We asked: Why does our society continue to allow the arming of criminals and the insane with weapons designed for the sole purpose of killing large numbers of people? Why are we on a perpetual treadmill of tragedy, mourning, forgetfulness and inaction, followed by more tragedy?
When I asked these questions of myself, I thought about my former boss, Dick Swett. Dick served New Hampshire in Congress for four years until his defeat in November 1994, six months after his tie-breaking vote to pass a federal assault weapons ban. The ban made illegal the sale of the weaponry and high-capacity ammunition magazines that were used by the killers in Newtown and other atrocities. Dick's vote wrought a hail of vitriolic attacks and negative advertising from the National Rifle Association (NRA). He expected this. It did not stop him from doing what needed to be done.
Dick had repeatedly affirmed his support for the Second Amendment and the rights of law-abiding gun owners. But, as the legislation evolved, he saw that it explicitly excluded guns used by hunters and other New Hampshire citizens, most of whom have little cause to shoot 50 bullets without reloading, or use a pistol grip that facilitates spray fire.
As he told his colleagues: "The growing violence, murders of our law enforcement officers and innocent children cannot be ignored. ... The fact is that true sportsmen and sportswomen do not use sophisticated war machines to mow down animals. Average citizens, protecting their property and family, do not use Uzis and street sweepers to defend their homes. These weapons are used by criminals to overcome the innocent and to overcome our police officers in the line of their duty."
Dick paid a price for his vote. As President Clinton said in the following year's State of the Union address, Dick and others who voted for the ban "laid down their seats in Congress so that police officers and kids wouldn't have to lay down their lives under a hail of assault weapon attack." Dick was right then. And he's right today, eight years after the assault weapons ban was allowed to lapse by President Bush and NRA allies in the Congress.
The assault weapons ban was not only morally right; it worked. According to a Department of Justice study, law enforcement requests for Bureau of Alcohol Tobacco and Firearms assault weapons traces declined 20 percent in the first calendar year after the ban took effect, and they remained low throughout the 10-year life of the ban. A separate Washington Post analysis showed that the number of guns with high-capacity magazines seized in crimes by Virginia police dropped from 1995 to 2005, but has more than doubled since the expiration of the assault weapons ban.
Perhaps that is why former Sen. Judd Gregg switched from his previous position and supported renewing the ban in 2004. Or why every major law enforcement organization in the country is encouraging even stronger legislation that closes loopholes and reinforces background checks for gun ownership.
Politicians often talk of legacies.
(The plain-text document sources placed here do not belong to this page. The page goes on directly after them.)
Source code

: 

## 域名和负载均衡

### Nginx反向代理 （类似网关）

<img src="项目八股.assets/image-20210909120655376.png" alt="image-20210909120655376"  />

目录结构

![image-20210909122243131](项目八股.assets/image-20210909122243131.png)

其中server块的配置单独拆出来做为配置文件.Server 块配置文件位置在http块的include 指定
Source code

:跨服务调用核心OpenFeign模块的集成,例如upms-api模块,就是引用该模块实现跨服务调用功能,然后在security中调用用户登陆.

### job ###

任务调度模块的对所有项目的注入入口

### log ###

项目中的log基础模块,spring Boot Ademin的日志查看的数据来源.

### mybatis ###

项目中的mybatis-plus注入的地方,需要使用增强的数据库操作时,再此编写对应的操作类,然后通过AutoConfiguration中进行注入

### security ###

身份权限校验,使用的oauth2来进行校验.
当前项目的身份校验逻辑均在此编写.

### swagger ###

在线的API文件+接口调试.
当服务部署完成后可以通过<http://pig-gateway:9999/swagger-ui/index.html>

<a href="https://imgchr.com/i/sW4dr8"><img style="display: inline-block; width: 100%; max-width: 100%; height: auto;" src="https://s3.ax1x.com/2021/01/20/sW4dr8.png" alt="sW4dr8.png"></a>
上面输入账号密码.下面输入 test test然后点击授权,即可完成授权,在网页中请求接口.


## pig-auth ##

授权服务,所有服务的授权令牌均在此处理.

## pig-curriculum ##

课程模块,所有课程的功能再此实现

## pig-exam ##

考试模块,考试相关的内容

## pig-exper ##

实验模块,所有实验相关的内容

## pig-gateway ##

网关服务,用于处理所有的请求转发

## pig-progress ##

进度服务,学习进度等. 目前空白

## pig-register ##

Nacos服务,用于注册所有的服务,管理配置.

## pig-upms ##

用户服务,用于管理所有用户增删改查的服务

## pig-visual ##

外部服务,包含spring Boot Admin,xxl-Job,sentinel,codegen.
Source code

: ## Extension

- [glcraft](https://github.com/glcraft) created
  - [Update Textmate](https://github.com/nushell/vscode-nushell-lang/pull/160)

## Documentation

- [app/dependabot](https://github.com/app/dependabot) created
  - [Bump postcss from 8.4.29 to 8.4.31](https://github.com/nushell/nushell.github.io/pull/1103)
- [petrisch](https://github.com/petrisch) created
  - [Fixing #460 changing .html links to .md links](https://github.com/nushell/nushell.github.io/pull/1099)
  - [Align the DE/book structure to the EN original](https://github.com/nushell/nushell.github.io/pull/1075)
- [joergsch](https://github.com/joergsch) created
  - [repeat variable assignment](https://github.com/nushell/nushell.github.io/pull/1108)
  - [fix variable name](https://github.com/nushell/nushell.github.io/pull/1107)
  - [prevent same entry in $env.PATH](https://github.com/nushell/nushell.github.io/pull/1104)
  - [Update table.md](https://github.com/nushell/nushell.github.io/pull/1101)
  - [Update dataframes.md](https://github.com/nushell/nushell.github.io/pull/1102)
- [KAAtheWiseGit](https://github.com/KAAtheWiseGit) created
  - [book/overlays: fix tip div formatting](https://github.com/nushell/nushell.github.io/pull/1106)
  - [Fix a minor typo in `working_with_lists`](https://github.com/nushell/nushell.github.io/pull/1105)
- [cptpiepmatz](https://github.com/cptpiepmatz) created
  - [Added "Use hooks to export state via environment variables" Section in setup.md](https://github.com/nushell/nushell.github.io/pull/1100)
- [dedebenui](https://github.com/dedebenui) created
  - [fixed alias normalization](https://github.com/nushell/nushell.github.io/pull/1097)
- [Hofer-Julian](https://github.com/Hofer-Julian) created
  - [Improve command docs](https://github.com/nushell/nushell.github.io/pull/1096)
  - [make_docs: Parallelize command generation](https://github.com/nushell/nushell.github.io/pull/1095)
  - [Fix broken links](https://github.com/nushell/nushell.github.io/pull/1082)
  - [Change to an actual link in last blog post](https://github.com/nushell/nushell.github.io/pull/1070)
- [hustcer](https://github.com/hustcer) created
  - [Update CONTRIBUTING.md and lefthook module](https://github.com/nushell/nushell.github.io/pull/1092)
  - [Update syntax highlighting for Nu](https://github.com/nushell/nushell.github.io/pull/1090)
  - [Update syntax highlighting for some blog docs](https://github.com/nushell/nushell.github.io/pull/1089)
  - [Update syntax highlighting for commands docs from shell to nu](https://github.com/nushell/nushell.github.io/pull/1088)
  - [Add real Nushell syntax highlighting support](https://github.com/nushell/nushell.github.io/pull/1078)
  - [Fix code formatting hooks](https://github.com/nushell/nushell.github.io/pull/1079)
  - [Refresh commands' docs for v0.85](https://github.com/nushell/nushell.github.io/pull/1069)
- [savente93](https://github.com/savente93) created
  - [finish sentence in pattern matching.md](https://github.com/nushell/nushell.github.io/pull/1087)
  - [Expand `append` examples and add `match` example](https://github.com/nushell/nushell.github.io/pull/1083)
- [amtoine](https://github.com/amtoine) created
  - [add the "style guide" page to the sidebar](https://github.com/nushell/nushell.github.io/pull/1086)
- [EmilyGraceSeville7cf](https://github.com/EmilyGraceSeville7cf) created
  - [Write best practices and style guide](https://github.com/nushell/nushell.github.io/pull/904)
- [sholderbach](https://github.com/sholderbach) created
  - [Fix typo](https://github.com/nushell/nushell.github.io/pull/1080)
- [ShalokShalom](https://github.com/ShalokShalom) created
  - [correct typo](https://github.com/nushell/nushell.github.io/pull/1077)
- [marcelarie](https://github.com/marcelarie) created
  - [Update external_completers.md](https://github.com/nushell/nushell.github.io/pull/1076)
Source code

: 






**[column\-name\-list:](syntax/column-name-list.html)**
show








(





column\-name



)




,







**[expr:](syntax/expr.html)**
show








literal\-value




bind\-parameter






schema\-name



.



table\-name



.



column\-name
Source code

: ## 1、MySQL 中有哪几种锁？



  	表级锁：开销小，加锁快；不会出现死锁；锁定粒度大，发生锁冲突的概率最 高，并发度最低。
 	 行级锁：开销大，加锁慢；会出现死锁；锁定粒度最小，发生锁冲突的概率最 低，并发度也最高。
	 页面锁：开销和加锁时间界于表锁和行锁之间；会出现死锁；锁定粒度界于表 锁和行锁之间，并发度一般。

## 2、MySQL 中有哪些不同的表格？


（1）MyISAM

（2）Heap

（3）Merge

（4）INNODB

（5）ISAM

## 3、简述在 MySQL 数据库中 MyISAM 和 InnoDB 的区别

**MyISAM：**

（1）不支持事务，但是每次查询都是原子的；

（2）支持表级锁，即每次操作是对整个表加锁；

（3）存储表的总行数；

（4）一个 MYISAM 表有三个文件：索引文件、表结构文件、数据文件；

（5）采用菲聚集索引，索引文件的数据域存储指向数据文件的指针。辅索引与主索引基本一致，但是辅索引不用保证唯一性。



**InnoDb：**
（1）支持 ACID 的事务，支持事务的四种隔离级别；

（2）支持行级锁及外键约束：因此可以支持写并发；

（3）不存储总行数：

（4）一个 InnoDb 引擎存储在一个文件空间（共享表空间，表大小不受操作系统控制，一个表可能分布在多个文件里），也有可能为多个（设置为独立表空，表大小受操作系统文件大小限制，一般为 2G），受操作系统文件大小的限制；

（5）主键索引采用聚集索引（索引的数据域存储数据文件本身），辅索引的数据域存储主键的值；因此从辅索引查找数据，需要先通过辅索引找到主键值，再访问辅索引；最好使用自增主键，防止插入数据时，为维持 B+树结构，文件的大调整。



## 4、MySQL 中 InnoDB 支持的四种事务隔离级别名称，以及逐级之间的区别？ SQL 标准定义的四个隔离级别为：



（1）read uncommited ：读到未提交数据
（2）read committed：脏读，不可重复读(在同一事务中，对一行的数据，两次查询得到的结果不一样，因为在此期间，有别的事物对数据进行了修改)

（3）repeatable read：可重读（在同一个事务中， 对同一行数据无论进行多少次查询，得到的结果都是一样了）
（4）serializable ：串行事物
They wonder how they will be remembered when they are gone. Dick Swett wrote landmark legislation to reform Congress, and he was an early leader in supporting green technology in the House. But Dick's lasting legacy will be the people who are walking the streets today who would be dead had he never entered public life. They are parents and children and first responders and ordinary people. They are the Newtowns that did not happen because violent perpetrators could fire only nine bullets without reloading, not 30 or 40.
We should demand that our political leaders exhibit the courage of Dick Swett. The safety of our families merits no less.
David H. Lee was research director for the Dick Swett for U.S. Senate campaign in 1996. A former resident of Concord and Pembroke, he lives in Rockville, Md.